Видимо, никакие мои действия сейчас не привлекли бы внимание Конни (впрочем, я не предпринимал ничего и, наверно, больше не хотел ее внимания). Я пришел к ней не просто поделиться плохой новостью – мне хотелось ощутить ее физическую близость. Ничью другую близость я в тот момент ощутить не мог. Да, была еще миссис Конвой, но та бы неизбежно зациклилась на характере Мерсеровой смерти, ведь самоубийство в ее глазах было смертным грехом, заслуживающим только вечных мук, а я не хотел сейчас так издеваться над памятью Мерсера. Но главное, мне хотелось побыть рядом с Конни, потому что всей своей сутью, душой и телом, она отрицала смерть. Ее харизма, ее кудряшки, маленькая венка на виске, пульсировавшая железом и теплом, – Конни на каком-то примитивном уровне убеждала меня, что Мерсер совершил глупейшую ошибку. Я находил утешение в ее близости, в шорохе ее кожи, в аромате ее волос, в колеблющемся запахе ее тела, в оцепенелой улыбке, в веселье ее речей, в пусковых механизмах ее мыслительной деятельности. Разговором с Конни я хотел сгладить холодность и остроту внезапного известия. Откуда мне было знать, что я онемею, а она, увлеченная подавлением бунта в стаканах для ручек – сперва в одном, затем во втором, – даже не обернется? В тот миг ни одно из проявлений ее физической красоты не смогло завладеть моим вниманием настолько, чтобы смягчить удар. Ее красота казалась бессмысленной, бесполезной в данном случае и, что еще хуже, недейственной; она словно потеряла свою силу, свою власть надо мной. Неужели он действительно пошел в лес и покончил с жизнью, когда впереди еще было столько всего? Не так уж это и трудно – жить дальше. Просто делай что-нибудь, подумал я. Займи руки и мозг, игнорируй, действуй вопреки. Но он не хотел просто
Конни до сих пор молчала, и я тоже, хотя мы сидели совсем рядом, как тогда в баре с Мерсером. Наша с ним дружба только начиналась, а теперь вот погрузилась в мертвую тишину – сродни той тишине, что стояла сейчас между мной и Конни. Я пришел к ней, чтобы снять с души бремя, чтобы с помощью одного-единственного взгляда на нее подкрепить все свои аргументы против самоубийства… и еще по одной причине, более примитивной и инстинктивной, чем даже моя нужда увидеть ее. В то время я еще не сознавал этой причины в полной мере, но сейчас она для меня очевидна. Я испытывал острую необходимость поместить в свою орбиту другого человека, убедиться в собственном существовании через присутствие и близость кого-то еще, протянуть руку и дотронуться, разозлить ее, льстить ей, докучать, умолять, напрашиваться на оскорбления – что угодно, лишь бы знать, что я еще жив и не один. Однако за все это время – прошло уже минуты четыре или пять – мы не обменялись ни единым словом. Внезапно Конни оторвалась от кружки с ручками, крутнулась на стуле и громко чихнула себе в локоть. Замерла, готовясь ко второму чиху – она всегда чихала два раза подряд, – снова чихнула и стала искать платок, но не нашла. Тогда она встала и ушла в уборную. Дверь за ней закрылась, и через минуту я вернулся к пациенту, гадая, заметила ли она вообще мое присутствие. Ведь мы сидели почти вплотную… Что за стена выросла между нами в эти четыре-пять минут? Когда мы успели стать настолько чужими друг другу? В тот миг мне показалось, что живых людей порой разделяют столь же непроницаемые преграды, как и те, что отделяют живых от мертвых.

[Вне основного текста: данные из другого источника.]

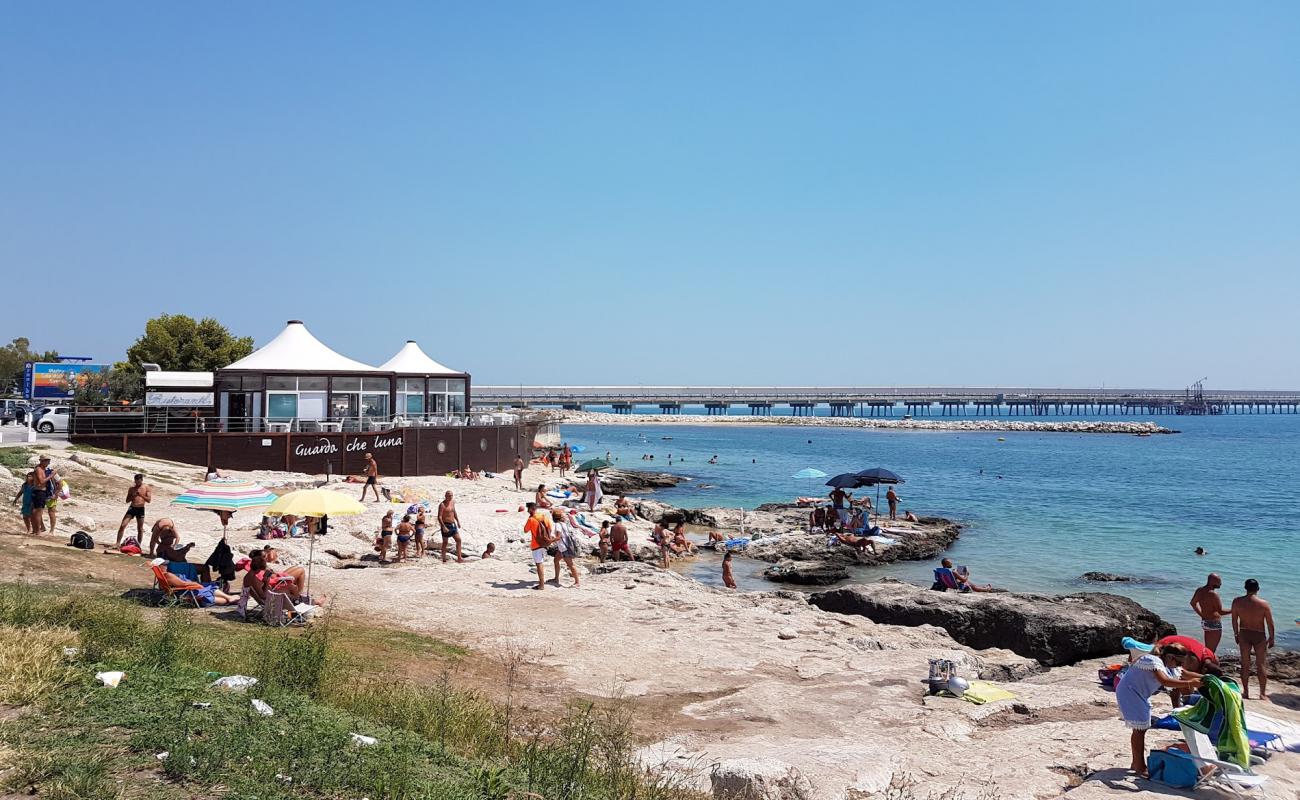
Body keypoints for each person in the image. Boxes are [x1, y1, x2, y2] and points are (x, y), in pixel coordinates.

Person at [1115, 642, 1202, 777]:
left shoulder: (1168, 666)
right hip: (1130, 692)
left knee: (1141, 729)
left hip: (1140, 694)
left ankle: (1135, 762)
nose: (1179, 666)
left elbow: (1185, 673)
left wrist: (1207, 678)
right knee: (1140, 730)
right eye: (1178, 662)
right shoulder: (1152, 660)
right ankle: (1139, 766)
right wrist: (1191, 683)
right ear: (1169, 657)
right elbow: (1165, 681)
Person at [1231, 579, 1276, 701]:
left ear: (1245, 588)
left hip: (1244, 633)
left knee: (1245, 664)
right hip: (1259, 635)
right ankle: (1262, 694)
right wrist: (1272, 637)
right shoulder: (1263, 604)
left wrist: (1236, 634)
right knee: (1261, 664)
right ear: (1258, 589)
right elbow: (1270, 623)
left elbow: (1234, 620)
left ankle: (1245, 692)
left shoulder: (1237, 602)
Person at [1189, 573, 1227, 653]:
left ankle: (1204, 662)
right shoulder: (1213, 594)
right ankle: (1207, 663)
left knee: (1207, 648)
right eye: (1219, 581)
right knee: (1211, 650)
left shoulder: (1200, 590)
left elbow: (1193, 603)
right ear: (1212, 582)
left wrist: (1201, 614)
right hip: (1214, 623)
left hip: (1205, 622)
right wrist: (1234, 610)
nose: (1220, 583)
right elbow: (1221, 612)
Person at [113, 474, 152, 549]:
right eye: (136, 481)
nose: (137, 483)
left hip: (140, 509)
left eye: (139, 481)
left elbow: (149, 500)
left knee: (140, 528)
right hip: (132, 508)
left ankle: (138, 545)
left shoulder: (146, 488)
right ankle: (117, 543)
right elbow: (127, 500)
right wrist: (133, 496)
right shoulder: (131, 488)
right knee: (123, 525)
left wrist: (141, 495)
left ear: (141, 480)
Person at [551, 509, 581, 588]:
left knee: (570, 565)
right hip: (564, 547)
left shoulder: (557, 525)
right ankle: (556, 578)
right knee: (556, 560)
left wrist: (549, 541)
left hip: (564, 548)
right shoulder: (563, 523)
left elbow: (558, 537)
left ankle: (577, 582)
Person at [527, 506, 554, 590]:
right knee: (541, 563)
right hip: (546, 543)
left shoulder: (531, 519)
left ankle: (541, 585)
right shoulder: (544, 517)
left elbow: (525, 529)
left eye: (528, 509)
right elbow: (550, 528)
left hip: (536, 544)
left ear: (531, 509)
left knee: (539, 564)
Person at [33, 456, 59, 536]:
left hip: (45, 492)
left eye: (49, 461)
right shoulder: (39, 469)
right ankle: (38, 531)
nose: (49, 463)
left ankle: (41, 529)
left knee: (41, 511)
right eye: (47, 461)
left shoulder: (45, 469)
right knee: (38, 512)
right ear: (42, 461)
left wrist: (56, 493)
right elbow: (41, 481)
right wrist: (51, 475)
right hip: (39, 492)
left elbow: (59, 482)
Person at [438, 490, 464, 563]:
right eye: (449, 495)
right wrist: (443, 526)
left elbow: (454, 511)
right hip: (446, 525)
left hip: (453, 524)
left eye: (451, 495)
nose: (450, 497)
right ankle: (444, 559)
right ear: (445, 496)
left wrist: (458, 521)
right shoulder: (442, 505)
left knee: (458, 540)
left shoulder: (452, 502)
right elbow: (439, 517)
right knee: (445, 542)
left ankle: (459, 558)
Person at [11, 470, 38, 534]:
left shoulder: (35, 486)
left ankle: (35, 530)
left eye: (31, 476)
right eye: (28, 476)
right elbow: (20, 492)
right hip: (25, 503)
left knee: (32, 517)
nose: (29, 477)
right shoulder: (24, 485)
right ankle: (29, 529)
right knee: (25, 517)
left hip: (32, 503)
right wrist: (16, 499)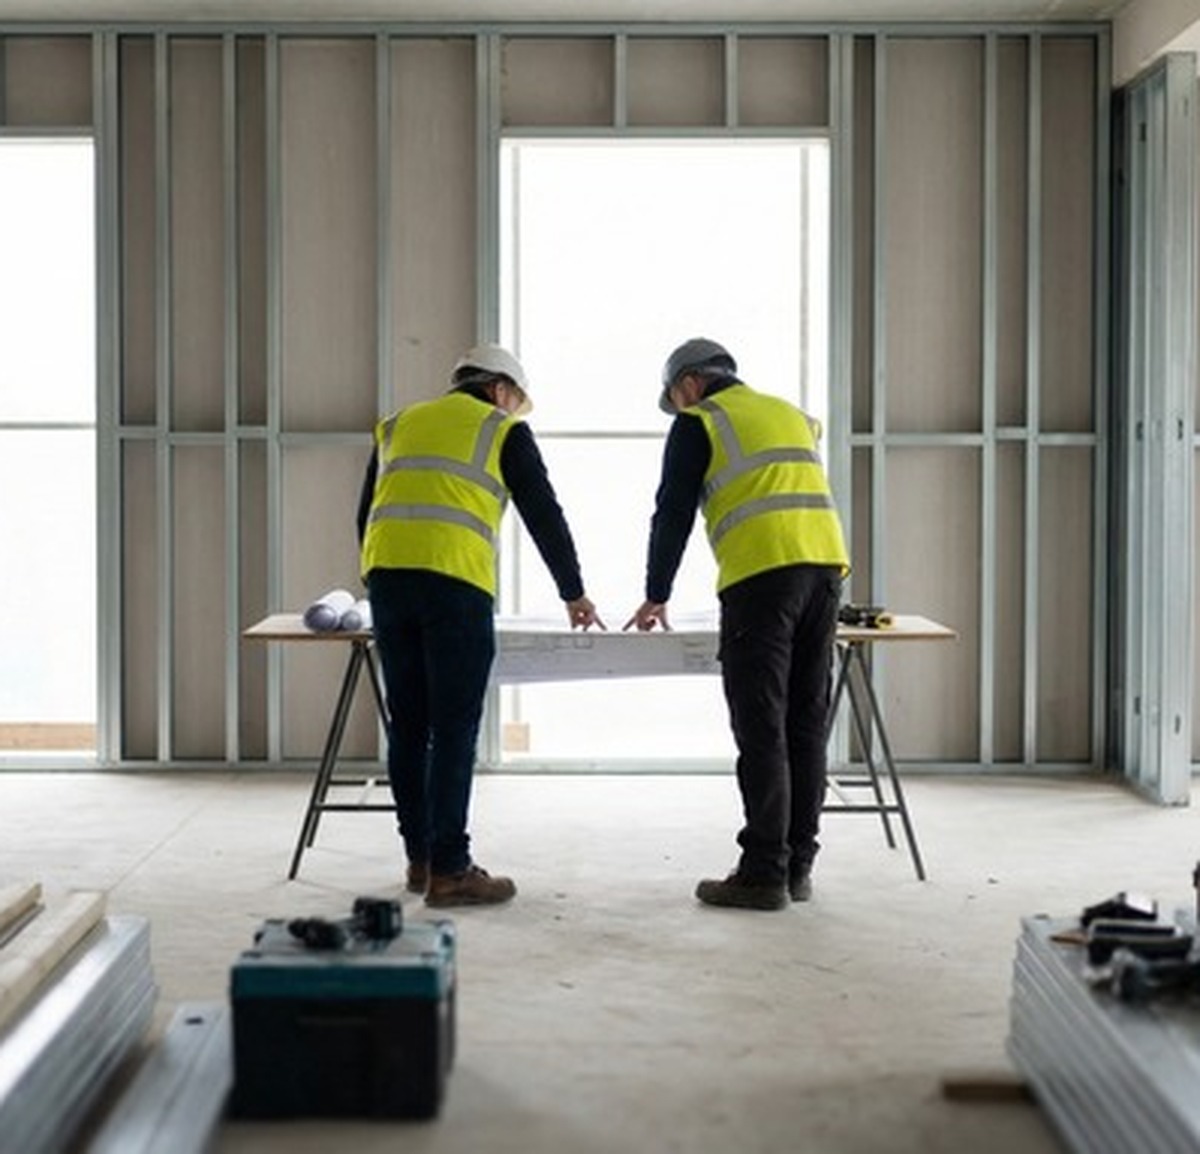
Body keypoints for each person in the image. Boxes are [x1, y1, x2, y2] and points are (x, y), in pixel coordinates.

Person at [358, 343, 604, 908]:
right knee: (453, 729)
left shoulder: (397, 425)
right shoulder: (501, 430)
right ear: (500, 390)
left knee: (409, 725)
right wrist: (574, 592)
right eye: (516, 401)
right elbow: (544, 512)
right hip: (455, 583)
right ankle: (451, 869)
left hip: (389, 582)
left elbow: (364, 512)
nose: (515, 411)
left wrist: (379, 579)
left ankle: (419, 859)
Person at [624, 338, 849, 911]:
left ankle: (762, 872)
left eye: (675, 398)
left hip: (762, 579)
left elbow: (671, 510)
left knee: (762, 725)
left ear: (690, 384)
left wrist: (656, 594)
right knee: (805, 722)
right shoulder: (791, 415)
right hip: (824, 572)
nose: (677, 408)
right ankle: (798, 865)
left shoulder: (700, 422)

А потом случилось нечто удивительное; я мигом выбросил из головы все черные мысли и едва не побежал обратно к Конни, чтобы выкрикнуть ее имя и вернуть нас обоих к жизни.
Когда я вошел в кабинет, пациентка сразу сообщила мне, что беременна. Живот только-только начинал расти, но ее румяные круглые щеки говорили сами за себя. Новая, пухлая и упругая кровь стучала в венках на ее шее. Она светилась, как спелое яблоко.